DATA ROWS:
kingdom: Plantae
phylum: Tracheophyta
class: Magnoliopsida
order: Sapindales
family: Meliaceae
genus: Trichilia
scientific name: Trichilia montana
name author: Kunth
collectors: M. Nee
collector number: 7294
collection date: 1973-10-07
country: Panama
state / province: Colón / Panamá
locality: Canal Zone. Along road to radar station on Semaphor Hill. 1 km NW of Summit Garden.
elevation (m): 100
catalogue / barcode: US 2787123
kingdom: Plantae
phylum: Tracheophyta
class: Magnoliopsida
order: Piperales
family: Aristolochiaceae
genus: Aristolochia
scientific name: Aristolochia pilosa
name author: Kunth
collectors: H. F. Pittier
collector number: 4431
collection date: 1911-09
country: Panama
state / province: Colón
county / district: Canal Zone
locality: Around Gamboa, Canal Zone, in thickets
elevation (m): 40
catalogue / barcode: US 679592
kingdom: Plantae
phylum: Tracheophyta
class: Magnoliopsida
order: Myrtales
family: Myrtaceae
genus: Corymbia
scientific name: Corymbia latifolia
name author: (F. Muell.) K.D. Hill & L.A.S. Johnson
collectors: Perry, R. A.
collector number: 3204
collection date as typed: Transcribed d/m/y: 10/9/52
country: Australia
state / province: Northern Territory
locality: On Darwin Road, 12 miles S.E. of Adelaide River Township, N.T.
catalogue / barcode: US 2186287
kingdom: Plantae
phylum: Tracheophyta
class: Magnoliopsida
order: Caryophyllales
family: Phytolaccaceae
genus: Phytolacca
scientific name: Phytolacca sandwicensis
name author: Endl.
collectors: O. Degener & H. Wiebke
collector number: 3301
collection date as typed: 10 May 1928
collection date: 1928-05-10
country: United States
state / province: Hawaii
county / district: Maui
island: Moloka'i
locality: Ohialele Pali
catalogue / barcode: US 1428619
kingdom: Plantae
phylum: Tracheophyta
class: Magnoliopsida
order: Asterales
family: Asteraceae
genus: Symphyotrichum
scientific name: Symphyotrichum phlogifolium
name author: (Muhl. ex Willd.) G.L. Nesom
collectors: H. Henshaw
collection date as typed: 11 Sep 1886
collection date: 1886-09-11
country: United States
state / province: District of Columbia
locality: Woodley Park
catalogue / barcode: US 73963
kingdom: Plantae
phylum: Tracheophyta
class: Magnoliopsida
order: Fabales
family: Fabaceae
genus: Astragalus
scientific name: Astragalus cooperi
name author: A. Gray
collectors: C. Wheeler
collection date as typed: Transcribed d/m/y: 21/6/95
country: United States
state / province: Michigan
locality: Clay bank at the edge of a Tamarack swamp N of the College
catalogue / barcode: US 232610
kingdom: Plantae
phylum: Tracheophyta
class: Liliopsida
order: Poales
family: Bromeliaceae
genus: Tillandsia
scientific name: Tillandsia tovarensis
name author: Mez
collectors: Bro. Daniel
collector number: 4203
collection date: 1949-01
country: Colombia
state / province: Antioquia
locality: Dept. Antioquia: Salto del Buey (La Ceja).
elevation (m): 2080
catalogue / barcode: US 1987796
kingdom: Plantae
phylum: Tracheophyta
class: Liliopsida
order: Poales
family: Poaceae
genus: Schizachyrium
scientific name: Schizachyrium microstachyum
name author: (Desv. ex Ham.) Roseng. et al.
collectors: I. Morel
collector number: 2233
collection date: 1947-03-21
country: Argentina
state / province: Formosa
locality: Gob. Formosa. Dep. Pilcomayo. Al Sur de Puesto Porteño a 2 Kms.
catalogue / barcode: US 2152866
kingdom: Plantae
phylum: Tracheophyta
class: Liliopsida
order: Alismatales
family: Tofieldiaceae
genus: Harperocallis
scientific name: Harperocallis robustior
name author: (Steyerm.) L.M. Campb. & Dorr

WHAT THIS TASK INVOLVES: Rewrite all of the data above as a Markdown table with two columns, Row and Data line, putting a row number in the first column and one line in the second, and leaving out any blank lines.

RESPONSE FOR THIS EXERCISE:
| Row | Data line |
|---|---|
| 1 | kingdom: Plantae |
| 2 | phylum: Tracheophyta |
| 3 | class: Magnoliopsida |
| 4 | order: Sapindales |
| 5 | family: Meliaceae |
| 6 | genus: Trichilia |
| 7 | scientific name: Trichilia montana |
| 8 | name author: Kunth |
| 9 | collectors: M. Nee |
| 10 | collector number: 7294 |
| 11 | collection date: 1973-10-07 |
| 12 | country: Panama |
| 13 | state / province: Colón / Panamá |
| 14 | locality: Canal Zone. Along road to radar station on Semaphor Hill. 1 km NW of Summit Garden. |
| 15 | elevation (m): 100 |
| 16 | catalogue / barcode: US 2787123 |
| 17 | kingdom: Plantae |
| 18 | phylum: Tracheophyta |
| 19 | class: Magnoliopsida |
| 20 | order: Piperales |
| 21 | family: Aristolochiaceae |
| 22 | genus: Aristolochia |
| 23 | scientific name: Aristolochia pilosa |
| 24 | name author: Kunth |
| 25 | collectors: H. F. Pittier |
| 26 | collector number: 4431 |
| 27 | collection date: 1911-09 |
| 28 | country: Panama |
| 29 | state / province: Colón |
| 30 | county / district: Canal Zone |
| 31 | locality: Around Gamboa, Canal Zone, in thickets |
| 32 | elevation (m): 40 |
| 33 | catalogue / barcode: US 679592 |
| 34 | kingdom: Plantae |
| 35 | phylum: Tracheophyta |
| 36 | class: Magnoliopsida |
| 37 | order: Myrtales |
| 38 | family: Myrtaceae |
| 39 | genus: Corymbia |
| 40 | scientific name: Corymbia latifolia |
| 41 | name author: (F. Muell.) K.D. Hill & L.A.S. Johnson |
| 42 | collectors: Perry, R. A. |
| 43 | collector number: 3204 |
| 44 | collection date as typed: Transcribed d/m/y: 10/9/52 |
| 45 | country: Australia |
| 46 | state / province: Northern Territory |
| 47 | locality: On Darwin Road, 12 miles S.E. of Adelaide River Township, N.T. |
| 48 | catalogue / barcode: US 2186287 |
| 49 | kingdom: Plantae |
| 50 | phylum: Tracheophyta |
| 51 | class: Magnoliopsida |
| 52 | order: Caryophyllales |
| 53 | family: Phytolaccaceae |
| 54 | genus: Phytolacca |
| 55 | scientific name: Phytolacca sandwicensis |
| 56 | name author: Endl. |
| 57 | collectors: O. Degener & H. Wiebke |
| 58 | collector number: 3301 |
| 59 | collection date as typed: 10 May 1928 |
| 60 | collection date: 1928-05-10 |
| 61 | country: United States |
| 62 | state / province: Hawaii |
| 63 | county / district: Maui |
| 64 | island: Moloka'i |
| 65 | locality: Ohialele Pali |
| 66 | catalogue / barcode: US 1428619 |
| 67 | kingdom: Plantae |
| 68 | phylum: Tracheophyta |
| 69 | class: Magnoliopsida |
| 70 | order: Asterales |
| 71 | family: Asteraceae |
| 72 | genus: Symphyotrichum |
| 73 | scientific name: Symphyotrichum phlogifolium |
| 74 | name author: (Muhl. ex Willd.) G.L. Nesom |
| 75 | collectors: H. Henshaw |
| 76 | collection date as typed: 11 Sep 1886 |
| 77 | collection date: 1886-09-11 |
| 78 | country: United States |
| 79 | state / province: District of Columbia |
| 80 | locality: Woodley Park |
| 81 | catalogue / barcode: US 73963 |
| 82 | kingdom: Plantae |
| 83 | phylum: Tracheophyta |
| 84 | class: Magnoliopsida |
| 85 | order: Fabales |
| 86 | family: Fabaceae |
| 87 | genus: Astragalus |
| 88 | scientific name: Astragalus cooperi |
| 89 | name author: A. Gray |
| 90 | collectors: C. Wheeler |
| 91 | collection date as typed: Transcribed d/m/y: 21/6/95 |
| 92 | country: United States |
| 93 | state / province: Michigan |
| 94 | locality: Clay bank at the edge of a Tamarack swamp N of the College |
| 95 | catalogue / barcode: US 232610 |
| 96 | kingdom: Plantae |
| 97 | phylum: Tracheophyta |
| 98 | class: Liliopsida |
| 99 | order: Poales |
| 100 | family: Bromeliaceae |
| 101 | genus: Tillandsia |
| 102 | scientific name: Tillandsia tovarensis |
| 103 | name author: Mez |
| 104 | collectors: Bro. Daniel |
| 105 | collector number: 4203 |
| 106 | collection date: 1949-01 |
| 107 | country: Colombia |
| 108 | state / province: Antioquia |
| 109 | locality: Dept. Antioquia: Salto del Buey (La Ceja). |
| 110 | elevation (m): 2080 |
| 111 | catalogue / barcode: US 1987796 |
| 112 | kingdom: Plantae |
| 113 | phylum: Tracheophyta |
| 114 | class: Liliopsida |
| 115 | order: Poales |
| 116 | family: Poaceae |
| 117 | genus: Schizachyrium |
| 118 | scientific name: Schizachyrium microstachyum |
| 119 | name author: (Desv. ex Ham.) Roseng. et al. |
| 120 | collectors: I. Morel |
| 121 | collector number: 2233 |
| 122 | collection date: 1947-03-21 |
| 123 | country: Argentina |
| 124 | state / province: Formosa |
| 125 | locality: Gob. Formosa. Dep. Pilcomayo. Al Sur de Puesto Porteño a 2 Kms. |
| 126 | catalogue / barcode: US 2152866 |
| 127 | kingdom: Plantae |
| 128 | phylum: Tracheophyta |
| 129 | class: Liliopsida |
| 130 | order: Alismatales |
| 131 | family: Tofieldiaceae |
| 132 | genus: Harperocallis |
| 133 | scientific name: Harperocallis robustior |
| 134 | name author: (Steyerm.) L.M. Campb. & Dorr |